§ TASK GOAL
In the records below, how many lines hold the string "ambitions"? Give only the number.

:::

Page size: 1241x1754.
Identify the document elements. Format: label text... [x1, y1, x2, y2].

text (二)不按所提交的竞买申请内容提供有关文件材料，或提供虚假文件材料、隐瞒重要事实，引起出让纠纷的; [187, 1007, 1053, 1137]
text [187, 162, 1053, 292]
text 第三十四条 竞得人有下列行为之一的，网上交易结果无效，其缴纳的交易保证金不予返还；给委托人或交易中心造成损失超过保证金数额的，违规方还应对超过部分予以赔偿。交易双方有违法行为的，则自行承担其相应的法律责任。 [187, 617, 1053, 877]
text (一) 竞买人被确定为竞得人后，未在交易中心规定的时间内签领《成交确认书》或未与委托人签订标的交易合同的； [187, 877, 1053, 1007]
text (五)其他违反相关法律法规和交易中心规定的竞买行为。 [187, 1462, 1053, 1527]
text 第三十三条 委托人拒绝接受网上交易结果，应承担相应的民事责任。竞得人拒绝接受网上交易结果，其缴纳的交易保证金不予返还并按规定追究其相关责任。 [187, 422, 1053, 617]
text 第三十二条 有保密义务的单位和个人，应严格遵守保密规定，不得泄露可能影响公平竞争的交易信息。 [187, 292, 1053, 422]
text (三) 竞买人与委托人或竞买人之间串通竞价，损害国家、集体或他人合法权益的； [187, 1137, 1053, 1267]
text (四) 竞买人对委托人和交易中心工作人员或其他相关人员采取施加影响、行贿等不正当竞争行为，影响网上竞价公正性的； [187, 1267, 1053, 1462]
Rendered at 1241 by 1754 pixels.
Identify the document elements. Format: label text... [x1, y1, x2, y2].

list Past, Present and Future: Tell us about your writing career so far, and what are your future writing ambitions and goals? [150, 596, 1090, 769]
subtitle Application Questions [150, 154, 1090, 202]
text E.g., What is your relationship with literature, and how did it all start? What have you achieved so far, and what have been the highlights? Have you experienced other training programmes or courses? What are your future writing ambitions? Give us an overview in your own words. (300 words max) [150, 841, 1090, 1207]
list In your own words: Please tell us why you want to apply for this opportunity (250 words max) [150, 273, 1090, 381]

:::

§ EXERCISE RESPONSE
2